In my own era of music, the fabled ‘90s, we didn’t really search for meaning in rock n’ roll lyrics. Lyrics tended to be decorative. We weren’t seeking profound meaning in the actual lyrics of Oasis, Sonic Youth, or The Pixies. Back then it was about the sound, the vibes. Of course I loved that era of rock, but it’s so comforting and connecting when songwriters have the courage to write from a place of true vulnerability.
My relationship with the Strays came at a time when I struggled with real feelings of loss and regret, a time of reluctant new beginnings. Their music and the opportunity to help grow their reach around the world has given me a deeper purpose. We all struggle from time to time, then we find our way back and find have so much to be grateful for. Being part of something so much bigger than myself has shown me a path to a higher service. I’ve found meaning in the songs, and I just felt like telling someone.



Thanks so much for sharing. Your clients are all so fortunate to have you, someone who has the deep connection to the essence of music who can manage the business side of what you do while keeping that connection central to that work. You're truly lucky to have that at the core of your work/life. And the bump in the road via the label job was your signal to steer you to your current, rightful place.
That nugget of reflection reminded me of this Rilke poem.
Want The Change by Rainer Maria Rilke
Want the change. Be inspired by the flame
where everything shines as it disappears.
The artist, when sketching, loves nothing so much
as the curve of the body as it turns away.
What locks itself in sameness has congealed.
Is it safer to be gray and numb?
What turns hard becomes rigid
and is easily shattered.
Pour yourself out like a fountain.
Flow into the knowledge that what you are seeking
finishes often at the start, and, with ending, begins.
Every happiness is the child of a separation
it did not think it could survive.
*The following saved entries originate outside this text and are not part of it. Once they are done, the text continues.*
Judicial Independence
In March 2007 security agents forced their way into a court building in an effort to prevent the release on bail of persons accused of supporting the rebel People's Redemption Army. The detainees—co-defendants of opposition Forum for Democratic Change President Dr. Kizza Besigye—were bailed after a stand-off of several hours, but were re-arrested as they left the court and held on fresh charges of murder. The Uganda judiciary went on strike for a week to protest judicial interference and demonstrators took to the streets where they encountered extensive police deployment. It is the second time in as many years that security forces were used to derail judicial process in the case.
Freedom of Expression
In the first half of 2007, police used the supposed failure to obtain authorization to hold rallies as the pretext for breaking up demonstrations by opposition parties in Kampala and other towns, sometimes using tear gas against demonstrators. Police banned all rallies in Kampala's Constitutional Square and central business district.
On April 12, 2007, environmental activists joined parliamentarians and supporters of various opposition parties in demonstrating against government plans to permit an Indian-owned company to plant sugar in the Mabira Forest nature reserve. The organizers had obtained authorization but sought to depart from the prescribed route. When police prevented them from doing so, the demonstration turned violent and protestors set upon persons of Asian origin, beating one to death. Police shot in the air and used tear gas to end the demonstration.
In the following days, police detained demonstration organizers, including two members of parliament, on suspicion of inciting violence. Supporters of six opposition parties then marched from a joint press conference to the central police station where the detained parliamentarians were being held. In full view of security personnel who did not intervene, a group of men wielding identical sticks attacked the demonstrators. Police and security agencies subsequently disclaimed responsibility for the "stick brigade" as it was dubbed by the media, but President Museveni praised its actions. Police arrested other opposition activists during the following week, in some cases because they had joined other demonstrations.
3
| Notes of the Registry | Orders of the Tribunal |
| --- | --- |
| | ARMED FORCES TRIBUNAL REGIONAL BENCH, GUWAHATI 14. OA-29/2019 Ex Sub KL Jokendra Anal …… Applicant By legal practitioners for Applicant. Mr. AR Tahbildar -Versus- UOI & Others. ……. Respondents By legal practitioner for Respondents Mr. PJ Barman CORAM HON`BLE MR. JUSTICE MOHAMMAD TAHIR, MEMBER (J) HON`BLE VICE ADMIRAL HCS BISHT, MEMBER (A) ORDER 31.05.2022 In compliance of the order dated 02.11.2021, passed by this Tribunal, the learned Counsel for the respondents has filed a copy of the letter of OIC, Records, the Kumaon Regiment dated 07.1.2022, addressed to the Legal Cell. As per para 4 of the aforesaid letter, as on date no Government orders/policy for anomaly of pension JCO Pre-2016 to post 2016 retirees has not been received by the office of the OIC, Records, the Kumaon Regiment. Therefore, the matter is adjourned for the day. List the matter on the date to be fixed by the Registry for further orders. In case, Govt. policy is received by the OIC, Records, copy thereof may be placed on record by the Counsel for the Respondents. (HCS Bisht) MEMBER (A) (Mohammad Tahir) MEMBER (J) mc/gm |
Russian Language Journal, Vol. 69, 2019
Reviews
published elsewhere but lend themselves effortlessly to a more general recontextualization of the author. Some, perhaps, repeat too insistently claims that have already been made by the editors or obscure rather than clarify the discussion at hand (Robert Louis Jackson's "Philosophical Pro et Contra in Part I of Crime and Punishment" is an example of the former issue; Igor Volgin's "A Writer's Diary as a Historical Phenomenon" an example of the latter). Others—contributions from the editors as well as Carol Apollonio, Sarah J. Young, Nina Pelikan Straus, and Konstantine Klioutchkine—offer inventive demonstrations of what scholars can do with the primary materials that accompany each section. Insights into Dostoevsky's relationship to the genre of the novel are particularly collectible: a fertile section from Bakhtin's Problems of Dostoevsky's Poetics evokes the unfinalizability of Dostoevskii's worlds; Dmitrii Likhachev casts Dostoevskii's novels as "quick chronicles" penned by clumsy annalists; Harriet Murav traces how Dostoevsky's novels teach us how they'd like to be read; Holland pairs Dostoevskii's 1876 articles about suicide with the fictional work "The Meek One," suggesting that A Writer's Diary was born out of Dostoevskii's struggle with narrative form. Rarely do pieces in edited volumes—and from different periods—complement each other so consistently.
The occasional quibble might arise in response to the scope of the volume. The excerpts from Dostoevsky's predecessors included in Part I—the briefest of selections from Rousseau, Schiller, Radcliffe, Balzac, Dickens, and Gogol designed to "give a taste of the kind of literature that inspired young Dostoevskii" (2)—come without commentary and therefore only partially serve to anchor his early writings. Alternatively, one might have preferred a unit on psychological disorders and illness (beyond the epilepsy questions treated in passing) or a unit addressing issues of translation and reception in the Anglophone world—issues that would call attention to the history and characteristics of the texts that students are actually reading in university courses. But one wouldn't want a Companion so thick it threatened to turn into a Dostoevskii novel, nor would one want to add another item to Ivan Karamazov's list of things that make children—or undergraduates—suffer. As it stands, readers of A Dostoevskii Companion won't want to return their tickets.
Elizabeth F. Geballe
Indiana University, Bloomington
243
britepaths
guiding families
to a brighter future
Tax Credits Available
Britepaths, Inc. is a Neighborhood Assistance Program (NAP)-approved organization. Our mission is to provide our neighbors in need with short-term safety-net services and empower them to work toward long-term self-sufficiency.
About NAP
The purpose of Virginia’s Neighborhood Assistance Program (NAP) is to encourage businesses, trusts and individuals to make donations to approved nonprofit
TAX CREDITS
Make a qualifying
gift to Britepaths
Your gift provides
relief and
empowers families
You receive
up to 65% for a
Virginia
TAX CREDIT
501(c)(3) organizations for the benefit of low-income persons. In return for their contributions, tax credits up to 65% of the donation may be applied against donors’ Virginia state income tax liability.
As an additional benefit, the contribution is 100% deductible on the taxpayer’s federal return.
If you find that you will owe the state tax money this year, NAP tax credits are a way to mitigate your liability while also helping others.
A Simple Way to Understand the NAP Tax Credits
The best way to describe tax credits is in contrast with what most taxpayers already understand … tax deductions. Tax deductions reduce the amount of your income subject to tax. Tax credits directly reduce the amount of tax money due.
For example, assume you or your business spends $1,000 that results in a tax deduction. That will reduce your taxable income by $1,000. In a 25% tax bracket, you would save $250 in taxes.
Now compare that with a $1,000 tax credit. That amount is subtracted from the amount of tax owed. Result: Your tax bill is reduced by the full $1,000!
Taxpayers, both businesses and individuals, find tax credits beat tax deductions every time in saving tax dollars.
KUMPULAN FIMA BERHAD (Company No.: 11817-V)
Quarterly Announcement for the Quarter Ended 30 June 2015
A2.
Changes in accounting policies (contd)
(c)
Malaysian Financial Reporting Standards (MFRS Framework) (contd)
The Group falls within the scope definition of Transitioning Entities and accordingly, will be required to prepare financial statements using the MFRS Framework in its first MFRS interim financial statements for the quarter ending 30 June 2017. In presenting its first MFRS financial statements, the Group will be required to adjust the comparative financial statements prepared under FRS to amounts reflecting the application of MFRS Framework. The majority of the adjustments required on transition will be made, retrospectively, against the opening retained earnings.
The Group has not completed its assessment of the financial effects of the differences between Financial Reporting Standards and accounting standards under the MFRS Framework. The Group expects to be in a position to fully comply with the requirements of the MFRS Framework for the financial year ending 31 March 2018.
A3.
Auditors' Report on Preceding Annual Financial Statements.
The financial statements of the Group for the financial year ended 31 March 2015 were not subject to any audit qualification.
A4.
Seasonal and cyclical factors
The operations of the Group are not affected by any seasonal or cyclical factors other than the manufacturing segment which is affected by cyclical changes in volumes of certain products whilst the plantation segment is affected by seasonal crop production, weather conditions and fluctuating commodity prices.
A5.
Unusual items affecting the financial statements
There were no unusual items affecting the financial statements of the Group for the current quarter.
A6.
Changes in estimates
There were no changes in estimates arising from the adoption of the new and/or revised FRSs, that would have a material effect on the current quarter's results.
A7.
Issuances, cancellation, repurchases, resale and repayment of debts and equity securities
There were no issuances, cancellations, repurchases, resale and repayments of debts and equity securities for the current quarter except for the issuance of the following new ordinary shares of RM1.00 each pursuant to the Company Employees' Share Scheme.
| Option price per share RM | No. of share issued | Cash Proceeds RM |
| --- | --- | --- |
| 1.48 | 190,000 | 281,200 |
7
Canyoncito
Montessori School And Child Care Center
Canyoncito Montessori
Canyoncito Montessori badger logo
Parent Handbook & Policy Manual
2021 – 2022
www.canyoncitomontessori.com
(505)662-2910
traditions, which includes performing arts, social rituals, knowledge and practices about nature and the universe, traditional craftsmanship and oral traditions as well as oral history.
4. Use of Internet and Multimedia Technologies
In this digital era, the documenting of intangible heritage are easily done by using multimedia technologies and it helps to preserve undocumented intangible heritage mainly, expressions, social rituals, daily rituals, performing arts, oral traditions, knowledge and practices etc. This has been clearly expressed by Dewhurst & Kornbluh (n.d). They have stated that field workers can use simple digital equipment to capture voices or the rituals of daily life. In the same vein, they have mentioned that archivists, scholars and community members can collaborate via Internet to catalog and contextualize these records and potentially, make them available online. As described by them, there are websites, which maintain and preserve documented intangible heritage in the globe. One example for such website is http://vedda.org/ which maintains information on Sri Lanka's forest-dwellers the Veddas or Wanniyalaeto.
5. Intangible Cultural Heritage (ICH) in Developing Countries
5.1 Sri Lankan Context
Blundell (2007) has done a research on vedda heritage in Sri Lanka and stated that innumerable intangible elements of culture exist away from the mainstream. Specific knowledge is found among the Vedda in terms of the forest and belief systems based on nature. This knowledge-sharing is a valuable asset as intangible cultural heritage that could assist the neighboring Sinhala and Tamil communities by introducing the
And Daphne, becoming
a laurel,
dares you to become the wind.
And you touched on suffering, which the Buddhists claim is the universal connection we all share. It's true and through that we can develop true gratitude and compassion, which you obviously bring to your work, relationships and clients. Good on you!
Speaking of fandom, Ann Powers wrote a piece on it that you may have seen. It inspired me to make a post about it
https://bryson66.substack.com/p/ann-powers-on-fandom?r=9ddji&utm_campaign=post-expanded-share&utm_medium=web
I love the Strays and was lucky enough to see both of their sets at Laurel Cove. Is that how you met Abe? I put together a show for him in Bloomington back in March and he told me he knew you. He has introduced me to his version of gospel and it is the most soul-stirring music I have ever heard. And some of the best rock and roll musicians I’ve ever seen.